→ **What is being asked**: Reproduce the passage of the forum thread on relief valves below from "9 May 05 11:28" up to and including "manage the system.".

→ **Document segment**:
An example of that PSVs installed in the compressor discharge protecting the compressor from blocked discharge case, the question here:
Can these PSVs be eliminated when high integrity shutdown system is provided (i.e. PT 2 out of 3 voting)?
Does the code allow for that ?
Thank you
Helpful Member!  hianbotech (Petroleum)
9 May 05 11:21
The relief valves are another independient Protection layer (IPL) in your plant. This kind of valves do not depend of control system. For this reason you can not eliminate them.

It is mandatory to have different independient protection layer, for example:

1) Basic Control System
2) Emergency Shutdown System (alarms, shutdown valves, etc)
3) Mechanical Protections (relief valves)
4) Phisical Protections (dike design, distances between equipments, etc)
5) Hazard Plans for your plant in case of a emergency
6) Hazard Plans for the community


The different layer needed depend of the specific safety analysis for your plant.

Regards, Hianbo

   
hianbotech (Petroleum)
9 May 05 11:28
Additionally the control system and shutdoen systems helps to reduce the frequency of the overpressure. the relief valve help to mitigate the severity of the overpressure. Each layer attack
Regards, Hianbo
svanels (Petroleum)
9 May 05 22:17
Hianbo has described the different areas very well, the only thing I would to add is that with an ESD you have to evaluate the consequences for other equipment in the "train" as well. In general an ESD will generate multiple signals (or trips) to other equipment also, adding complexity to manage the system.  
In some cases as the situation gets out of control, a safeguard system can be needed to take over control when critical limits are reached.

Regards
Helpful Member!(2)  Guidoo (Chemical)
10 May 05 5:00
I disagree with Hianbo's statement that

"The relief valves are another independent Protection layer (IPL) in your plant. This kind of valves do not depend of control system. For this reason you can not eliminate them."

A high integrity Safety Instrumented Function (SIF) (often called High Integrity Pressure Protection System (HIPPS))can sometimes be used i.s.o. a relief device, see for example NORSOK P-001, chapter 4 (http://www.standard.no/imaker.exe?id=1409), or API RP 521 section 2.2.

→ **Records**:
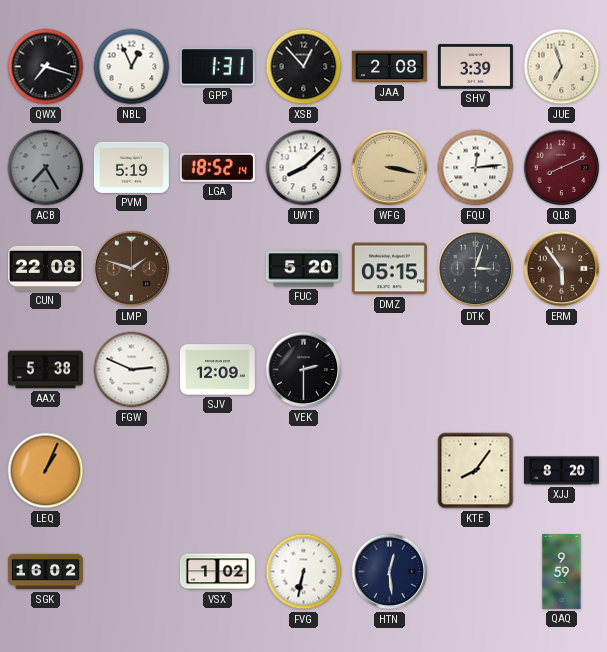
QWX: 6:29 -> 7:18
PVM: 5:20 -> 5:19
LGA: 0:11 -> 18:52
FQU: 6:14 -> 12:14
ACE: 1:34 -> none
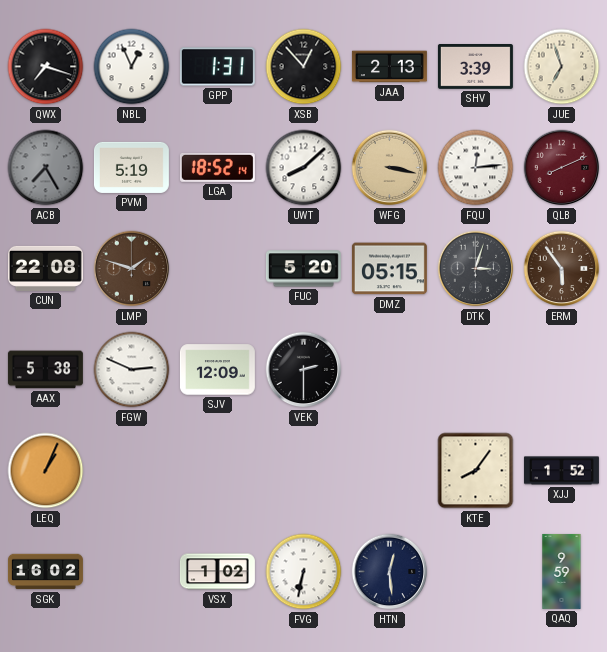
JAA: 2:08 -> 2:13
XJJ: 8:20 -> 1:52
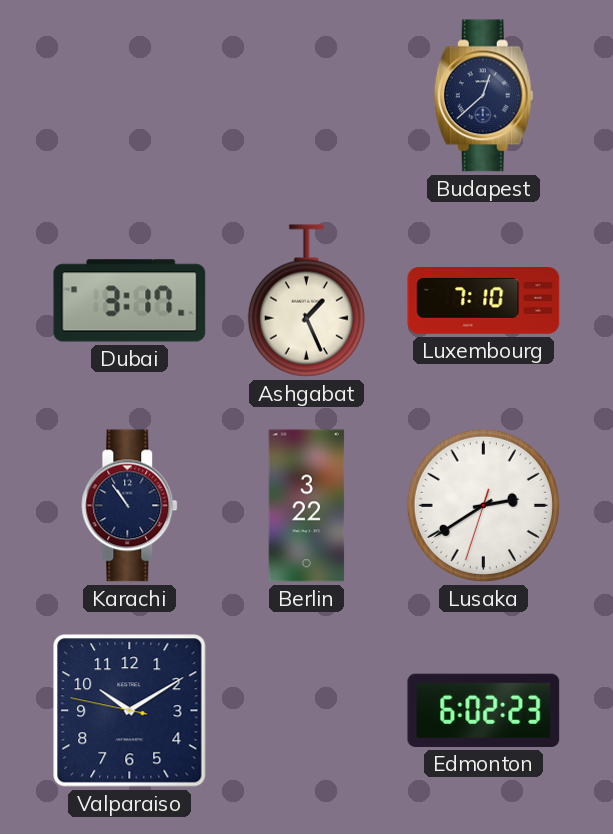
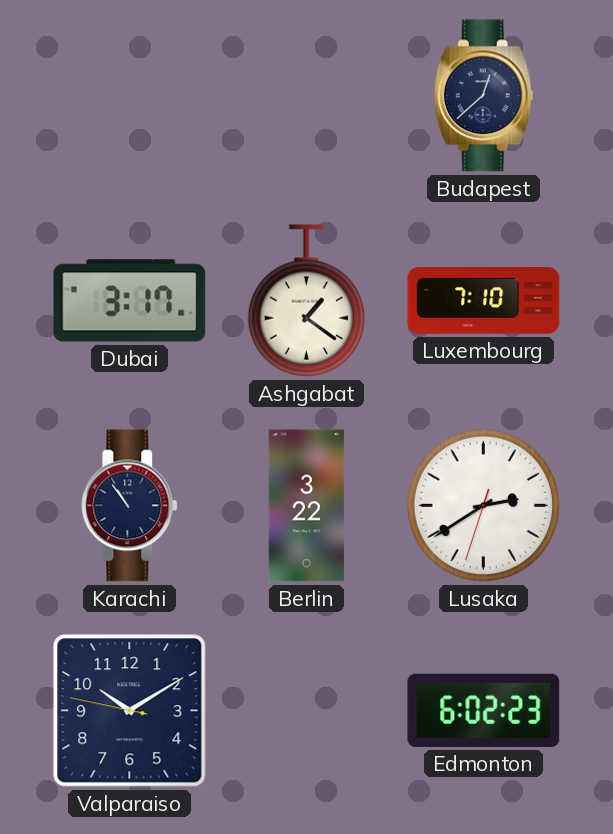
Ashgabat: 1:26 -> 1:21
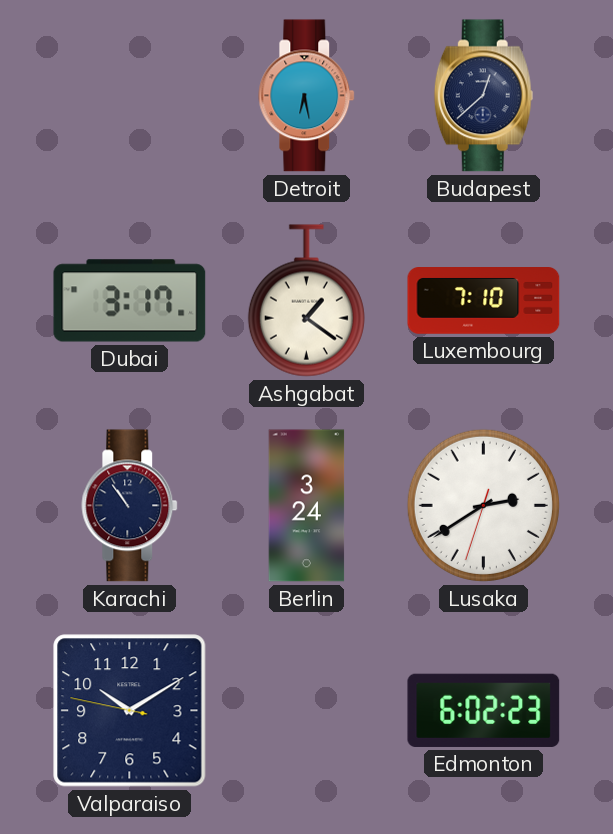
Detroit: none -> 6:28
Berlin: 3:22 -> 3:24
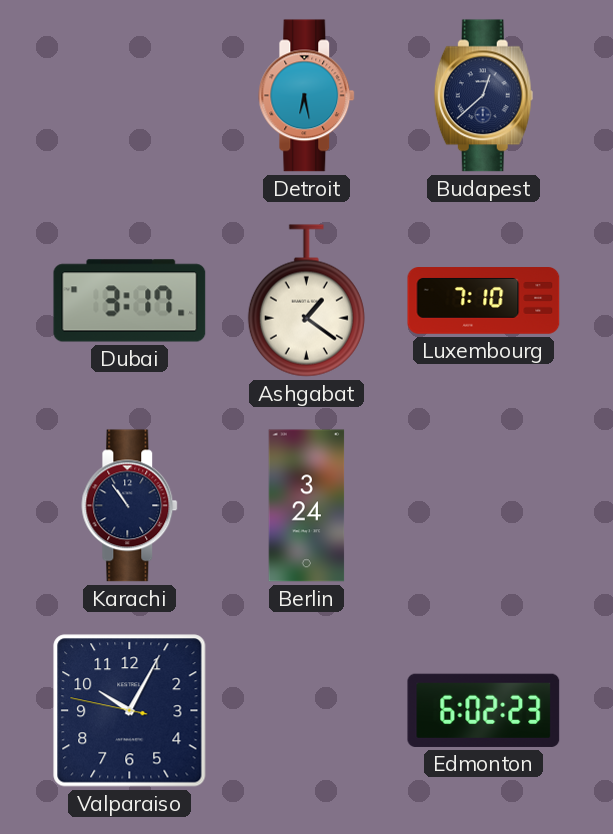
Lusaka: 2:39 -> none
Valparaiso: 10:09 -> 10:04
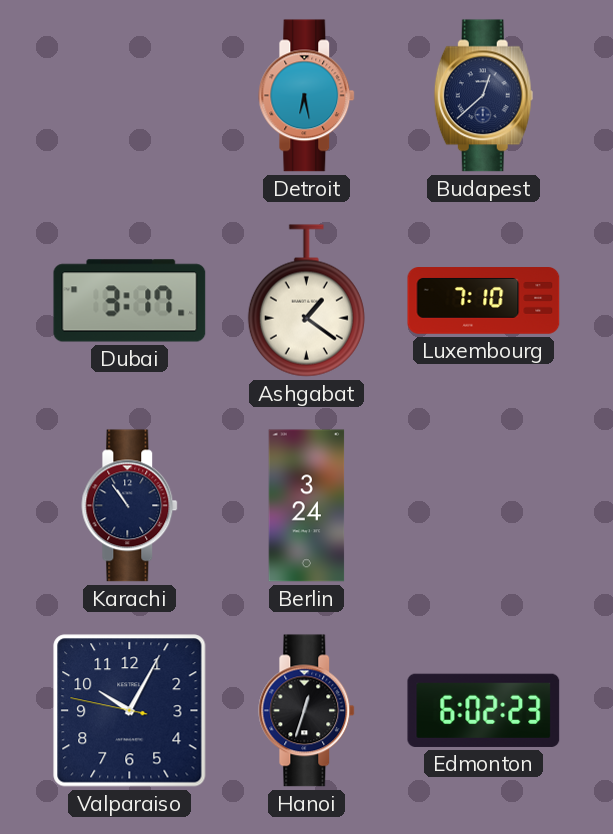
Hanoi: none -> 12:33
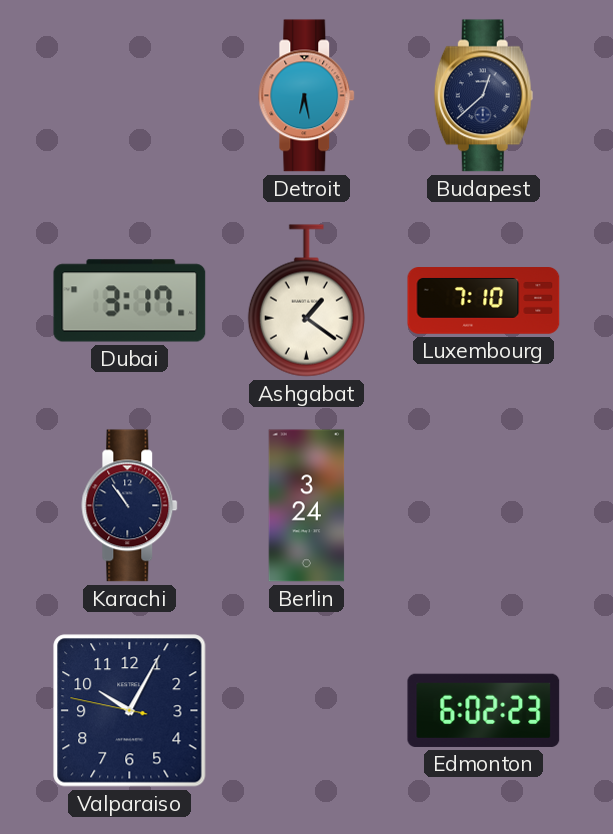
Hanoi: 12:33 -> none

→ **Solution for this problem**:
9 May 05 11:28
Additionally the control system and shutdoen systems helps to reduce the frequency of the overpressure. the relief valve help to mitigate the severity of the overpressure. Each layer attack
Regards, Hianbo
svanels (Petroleum)
9 May 05 22:17
Hianbo has described the different areas very well, the only thing I would to add is that with an ESD you have to evaluate the consequences for other equipment in the "train" as well. In general an ESD will generate multiple signals (or trips) to other equipment also, adding complexity to manage the system.